We should never generalize and stereotype an entire people by what good or evil a few individuals do.

We should never judge the apple orchard by few rotten apples.

Lesson #4: The evil that men do lives after them. Let us not condemn to eternal damnation the misguided and misbegotten individuals who committed the atrocities on June 22. But let us use the ugly experience to teach the youth the admonition of Niccolò Machiavelli, “He who blinded by ambition, raises himself to a position whence he cannot mount higher, must fall with the greatest loss.”

What can I say of those who sought power in the sword and not the word?

I will paraphrase the words of Marc Antony in Julius Caesar to express my feelings:

Friends, Ethiopians, countrymen, lend me your ears.
I come to eulogize my brothers who were cut down in the prime of their lives, not to send their killer to eternal damnation.
The evil that men do lives after them.
The good is oft interred with their bones.

So, let it be with the misbegotten who chose to walk on the dark side, on the path of death and destruction, on June 22, 2019.

Lesson #6: Ethiopia will have peace when the power of love of Ethiopia overpowers the love of power to rule Ethiopia.

“The way of peace is the way of love. Love is the greatest power on earth. It conquers all things.”

Without peace, there is no democracy, human rights, good governance. There is no Ethiopia without peace.

There shall be no peace for the wicked.

But have no doubts.

Ethiopia will have peace.

“Blessed are the peacemakers.”

It is a maxim that guides those who seek to deliver the message of peace and reconciliation to humanity.

It is a message that teaches true peace is found between individuals or nations by restoring broken relationships in a reconciliation process.

Ethiopia is truly blessed to have a blessed young peacemaker.

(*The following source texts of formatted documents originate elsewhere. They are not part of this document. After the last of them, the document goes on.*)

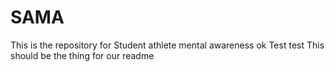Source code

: # SAMA
This is the repository for Student athlete mental awareness 
ok
Test test
This should be the thing for our readme
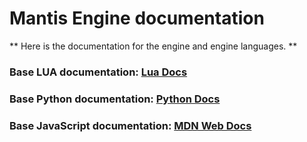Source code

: # Mantis Engine documentation
** Here is the documentation for the engine and engine languages. **
### Base LUA documentation: [Lua Docs](https://www.lua.org/docs.html) 
### Base Python documentation: [Python Docs](https://docs.python.org/3/)
### Base JavaScript documentation: [MDN Web Docs](https://developer.mozilla.org/ru/docs/Web/JavaScript)
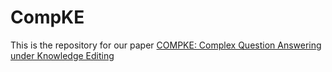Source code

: # CompKE
This is the repository for our paper [COMPKE: Complex Question Answering under Knowledge Editing](https://arxiv.org/pdf/2506.00829)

He walks the talk of peace, forgiveness, truth and reconciliation.

God smiled on Ethiopia when He gave her Abiy Ahmed.

They died with their boots on!

I shall always observe June 22, 2019 as “Peace Builder Patriots Day” because every one of the leaders gunned down in cold blood driven by the ambition for power sacrificed their lives for the peace and prosperity of all Ethiopians.

June 22, 2019 was our darkest day. It was the finest hour of our fallen brothers.

“A coward dies a thousand times before his death, but the valiant taste of death but once.”

Our brothers tasted death unafraid and valiantly living out the oath of service they took before their people.

They died manning their posts.

They died with their boots on.

Their patriotic deeds shall live forever.

Today, our hearts are in the coffins with our brothers.

We will pause for just a while, and soon we shall put our shoulders to the wheel and noses to the grindstone and finish the job our brothers started.

May they all rest in peace in the hearts and minds of the Ethiopian people.

May their families be showered with blessings and comfort.